Last updated on November 28th, 2016 at 03:52 pm
Everyone knows technology is the most jargon-intensive industry going, so it should be no surprise that we’ve hit the magic number of 3,000 acronyms. And just as we think there’s nowhere else to go, along comes yet another piece of jargon: The OmniChannel
Yes, it’s been around for a few years, but right now it seems to be coming into its own. Just in case you don’t already know, according to Google it means:
Omnichannel (also spelled omni-channel) is a multichannel approach to sales that seeks to provide the customer with a seamless shopping experience whether the customer is shopping online from a desktop or mobile device, by telephone or in a bricks and mortar store.
Of course B2C businesses want to create a “seamless” shopping experience for their customers. Seams are bad. They create a discomfort, a disconnect. It’s an opportunity for the customer to say “No. I’ve changed my mind”.
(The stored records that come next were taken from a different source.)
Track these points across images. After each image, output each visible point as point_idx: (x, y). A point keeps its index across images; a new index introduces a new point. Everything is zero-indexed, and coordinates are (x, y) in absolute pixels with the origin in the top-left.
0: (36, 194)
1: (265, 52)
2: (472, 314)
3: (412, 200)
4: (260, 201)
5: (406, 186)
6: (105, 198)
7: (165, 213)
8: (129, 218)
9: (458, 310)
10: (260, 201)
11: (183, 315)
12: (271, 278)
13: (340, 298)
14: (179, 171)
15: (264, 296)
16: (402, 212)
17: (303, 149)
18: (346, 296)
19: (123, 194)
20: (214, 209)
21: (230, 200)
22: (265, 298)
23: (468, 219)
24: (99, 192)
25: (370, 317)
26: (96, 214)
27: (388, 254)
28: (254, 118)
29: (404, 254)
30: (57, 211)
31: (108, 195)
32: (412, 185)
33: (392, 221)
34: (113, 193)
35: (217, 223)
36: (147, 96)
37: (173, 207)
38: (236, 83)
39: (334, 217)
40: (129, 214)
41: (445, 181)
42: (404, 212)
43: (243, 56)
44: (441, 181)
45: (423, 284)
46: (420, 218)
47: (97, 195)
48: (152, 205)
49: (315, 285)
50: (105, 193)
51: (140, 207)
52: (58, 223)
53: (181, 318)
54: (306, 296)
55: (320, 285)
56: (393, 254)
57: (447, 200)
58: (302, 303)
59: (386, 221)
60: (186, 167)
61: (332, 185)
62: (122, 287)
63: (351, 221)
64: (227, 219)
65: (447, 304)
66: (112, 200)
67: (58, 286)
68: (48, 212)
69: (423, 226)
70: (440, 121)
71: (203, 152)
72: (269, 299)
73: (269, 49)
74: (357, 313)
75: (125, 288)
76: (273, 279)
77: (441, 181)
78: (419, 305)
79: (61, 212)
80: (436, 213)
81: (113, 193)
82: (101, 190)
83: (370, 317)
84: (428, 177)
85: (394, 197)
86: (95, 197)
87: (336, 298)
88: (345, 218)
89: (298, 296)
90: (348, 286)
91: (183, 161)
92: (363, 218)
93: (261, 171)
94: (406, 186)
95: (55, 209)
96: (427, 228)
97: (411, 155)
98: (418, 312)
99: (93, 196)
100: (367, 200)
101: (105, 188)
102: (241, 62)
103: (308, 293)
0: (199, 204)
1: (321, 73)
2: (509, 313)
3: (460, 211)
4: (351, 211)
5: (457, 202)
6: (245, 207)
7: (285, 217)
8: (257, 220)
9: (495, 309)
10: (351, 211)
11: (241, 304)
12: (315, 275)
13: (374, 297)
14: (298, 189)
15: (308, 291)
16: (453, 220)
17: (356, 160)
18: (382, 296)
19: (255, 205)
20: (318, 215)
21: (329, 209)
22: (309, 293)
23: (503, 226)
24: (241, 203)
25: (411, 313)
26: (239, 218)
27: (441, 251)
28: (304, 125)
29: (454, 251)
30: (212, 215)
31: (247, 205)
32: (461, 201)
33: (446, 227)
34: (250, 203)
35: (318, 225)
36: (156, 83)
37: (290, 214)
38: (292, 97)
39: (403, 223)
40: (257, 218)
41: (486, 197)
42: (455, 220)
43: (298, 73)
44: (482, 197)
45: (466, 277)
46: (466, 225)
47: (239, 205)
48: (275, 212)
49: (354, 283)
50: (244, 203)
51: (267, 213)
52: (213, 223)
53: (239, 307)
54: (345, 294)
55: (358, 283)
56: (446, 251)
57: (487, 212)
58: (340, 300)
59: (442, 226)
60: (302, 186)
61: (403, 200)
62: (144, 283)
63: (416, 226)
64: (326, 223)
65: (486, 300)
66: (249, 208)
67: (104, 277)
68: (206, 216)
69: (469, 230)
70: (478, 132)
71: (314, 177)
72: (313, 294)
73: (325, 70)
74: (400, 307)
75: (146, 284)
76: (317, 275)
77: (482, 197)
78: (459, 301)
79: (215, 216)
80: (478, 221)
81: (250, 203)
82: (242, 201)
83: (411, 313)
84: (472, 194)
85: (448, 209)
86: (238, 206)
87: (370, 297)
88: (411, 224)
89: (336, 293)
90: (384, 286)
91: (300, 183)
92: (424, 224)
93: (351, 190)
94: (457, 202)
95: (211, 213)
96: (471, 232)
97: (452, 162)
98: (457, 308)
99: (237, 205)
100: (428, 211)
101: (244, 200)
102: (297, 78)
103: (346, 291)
But how does this translate to B2B? Surely our customers aren’t so upset by seams. They are doing a job, and many of them are professional buyers.
We propose that the benefit of the OmniChannel for B2B is not just in supporting our own buyers, it is also about creating OmniChannels for our customers’ customers. Helping our B2B customers to service their own B2C clients, from white-labelling, manufacturer-to-home and even retail packaging.
Such seamless versatility is designed to improve the customer experience and increase sales from manufacturer, through retail, into end user. And most importantly, it means we have created yet another opportunity for an acronym – the Multi-Layered-OmniChannel becomes the MLOC. Acronym number 3001. And you got it here first.